If a line in the data below contains the word "this", copy it out.
________
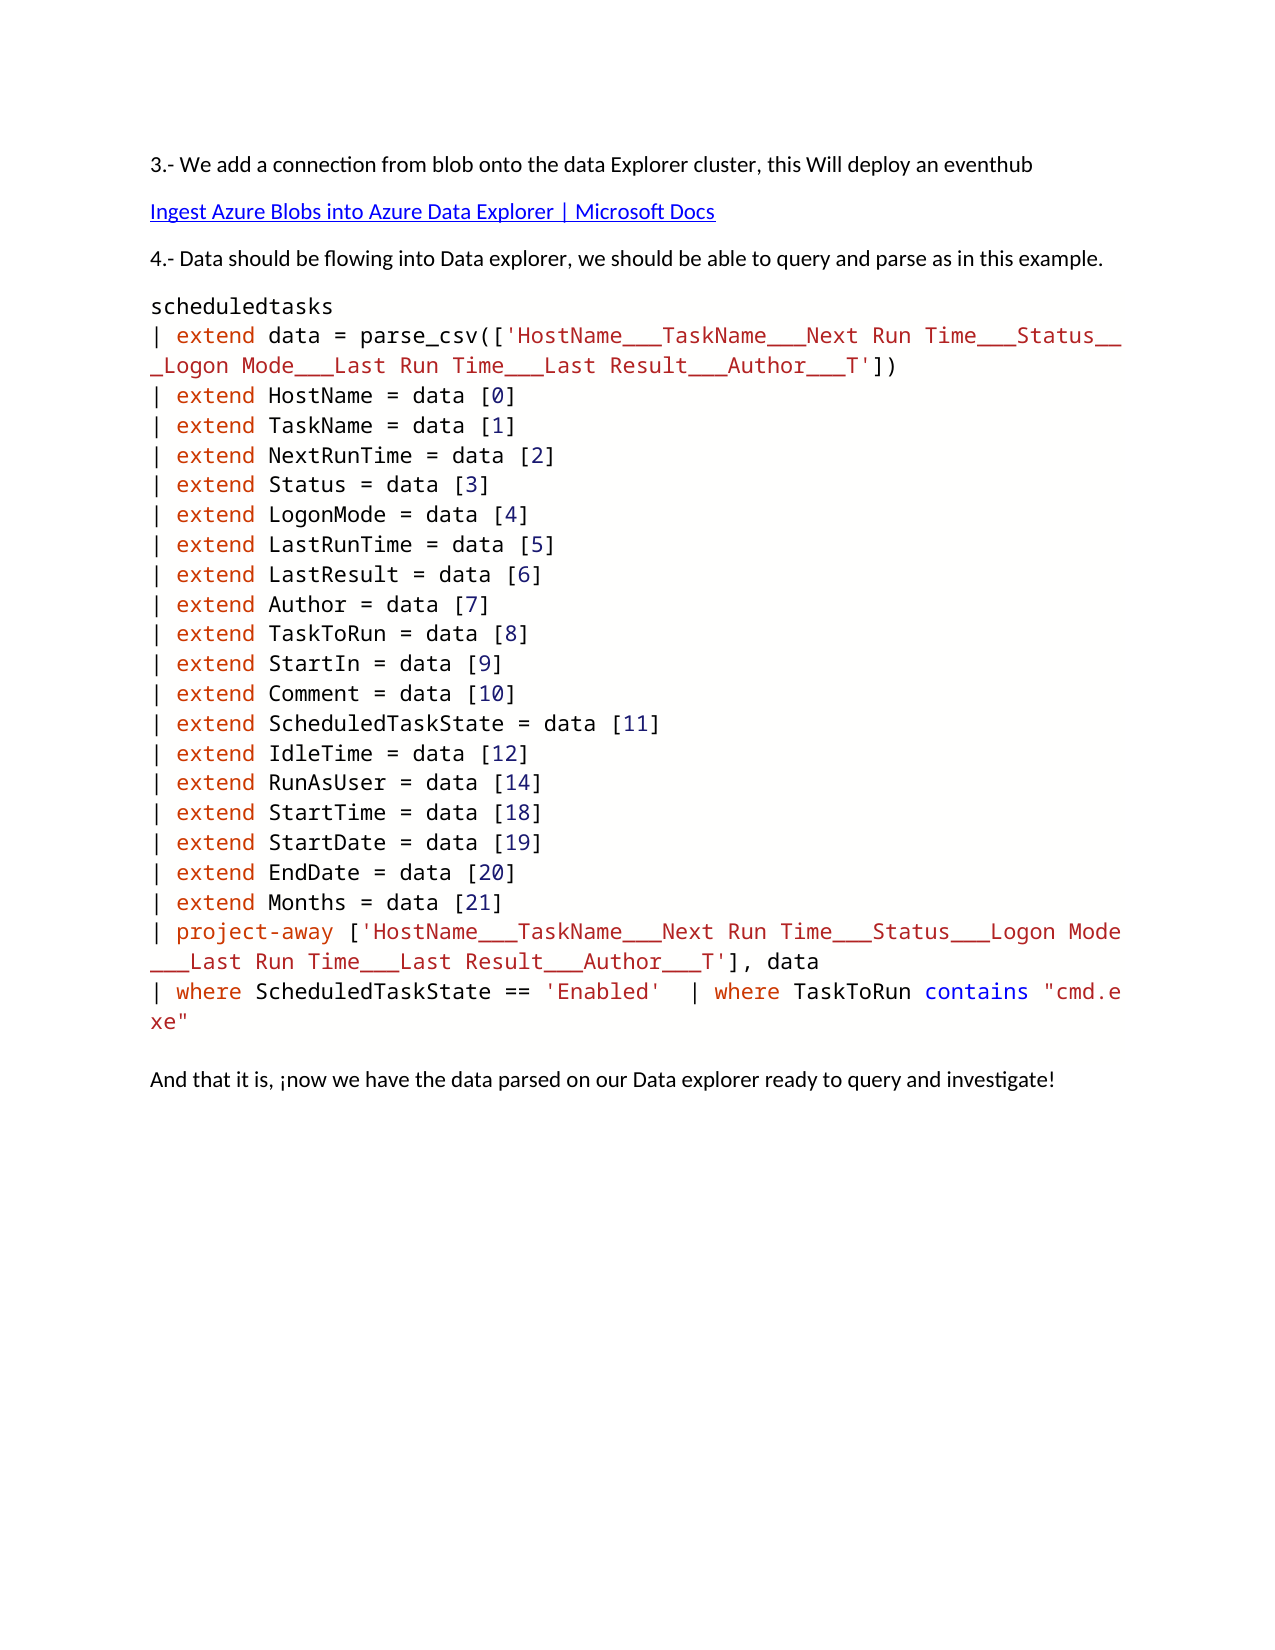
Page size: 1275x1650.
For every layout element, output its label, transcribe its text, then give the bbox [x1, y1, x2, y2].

text | extend TaskName = data [1] [150, 410, 1125, 439]
text | extend LogonMode = data [4] [150, 499, 1125, 529]
text | extend ScheduledTaskState = data [11] [150, 708, 1125, 737]
text 4.- Data should be flowing into Data explorer, we should be able to query and parse as in this example. [150, 244, 1125, 272]
text | extend StartIn = data [9] [150, 648, 1125, 678]
text | extend LastResult = data [6] [150, 559, 1125, 588]
text | extend NextRunTime = data [2] [150, 439, 1125, 469]
text scheduledtasks [150, 291, 1125, 320]
text | extend Months = data [21] [150, 886, 1125, 916]
text | extend LastRunTime = data [5] [150, 529, 1125, 559]
text | extend IdleTime = data [12] [150, 737, 1125, 767]
text | extend HostName = data [0] [150, 380, 1125, 410]
text | extend Author = data [7] [150, 588, 1125, 618]
text | project-away ['HostName___TaskName___Next Run Time___Status___Logon Mode___Last Run Time___Last Result___Author___T'], data [150, 916, 1125, 976]
text | extend data = parse_csv(['HostName___TaskName___Next Run Time___Status___Logon Mode___Last Run Time___Last Result___Author___T']) [150, 320, 1125, 380]
text And that it is, ¡now we have the data parsed on our Data explorer ready to query and investigate! [150, 1065, 1125, 1093]
text | extend Comment = data [10] [150, 678, 1125, 708]
text | extend StartDate = data [19] [150, 827, 1125, 857]
text | extend Status = data [3] [150, 469, 1125, 499]
text | extend TaskToRun = data [8] [150, 618, 1125, 648]
text | extend EndDate = data [20] [150, 857, 1125, 886]
text | extend StartTime = data [18] [150, 797, 1125, 827]
text | extend RunAsUser = data [14] [150, 767, 1125, 797]
text 3.- We add a connection from blob onto the data Explorer cluster, this Will deploy an eventhub [150, 150, 1125, 178]
text Ingest Azure Blobs into Azure Data Explorer | Microsoft Docs [150, 197, 1125, 225]
text | where ScheduledTaskState == 'Enabled' | where TaskToRun contains "cmd.exe" [150, 976, 1125, 1035]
________
» Exercise output:
text 4.- Data should be flowing into Data explorer, we should be able to query and parse as in this example. [150, 244, 1125, 272]
text 3.- We add a connection from blob onto the data Explorer cluster, this Will deploy an eventhub [150, 150, 1125, 178]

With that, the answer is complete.